_Record excerpts_

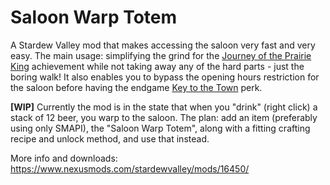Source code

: # Saloon Warp Totem
A Stardew Valley mod that makes accessing the saloon very fast and very easy. The main usage: simplifying the grind for the [Journey of the Prairie King](https://stardewvalleywiki.com/Journey_of_the_Prairie_King) achievement while not taking away any of the hard parts - just the boring walk! It also enables you to bypass the opening hours restriction for the saloon before having the endgame [Key to the Town](https://stardewvalleywiki.com/Key_To_The_Town) perk.

**[WIP]** Currently the mod is in the state that when you "drink" (right click) a stack of 12 beer, you warp to the saloon. The plan: add an item (preferably using only SMAPI), the "Saloon Warp Totem", along with a fitting crafting recipe and unlock method, and use that instead.

More info and downloads: https://www.nexusmods.com/stardewvalley/mods/16450/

_Activity_
Arrange every line of the items above as a Markdown table with the columns "Row" and "Text," giving each line a row number and leaving out blank lines. Omit the pictures from the table.

_Written solution_
| Row | Text |
|---|---|
| 1 | Source code |
| 2 | : # Saloon Warp Totem |
| 3 | A Stardew Valley mod that makes accessing the saloon very fast and very easy. The main usage: simplifying the grind for the [Journey of the Prairie King](https://stardewvalleywiki.com/Journey_of_the_Prairie_King) achievement while not taking away any of the hard parts - just the boring walk! It also enables you to bypass the opening hours restriction for the saloon before having the endgame [Key to the Town](https://stardewvalleywiki.com/Key_To_The_Town) perk. |
| 4 | **[WIP]** Currently the mod is in the state that when you "drink" (right click) a stack of 12 beer, you warp to the saloon. The plan: add an item (preferably using only SMAPI), the "Saloon Warp Totem", along with a fitting crafting recipe and unlock method, and use that instead. |
| 5 | More info and downloads: https://www.nexusmods.com/stardewvalley/mods/16450/ |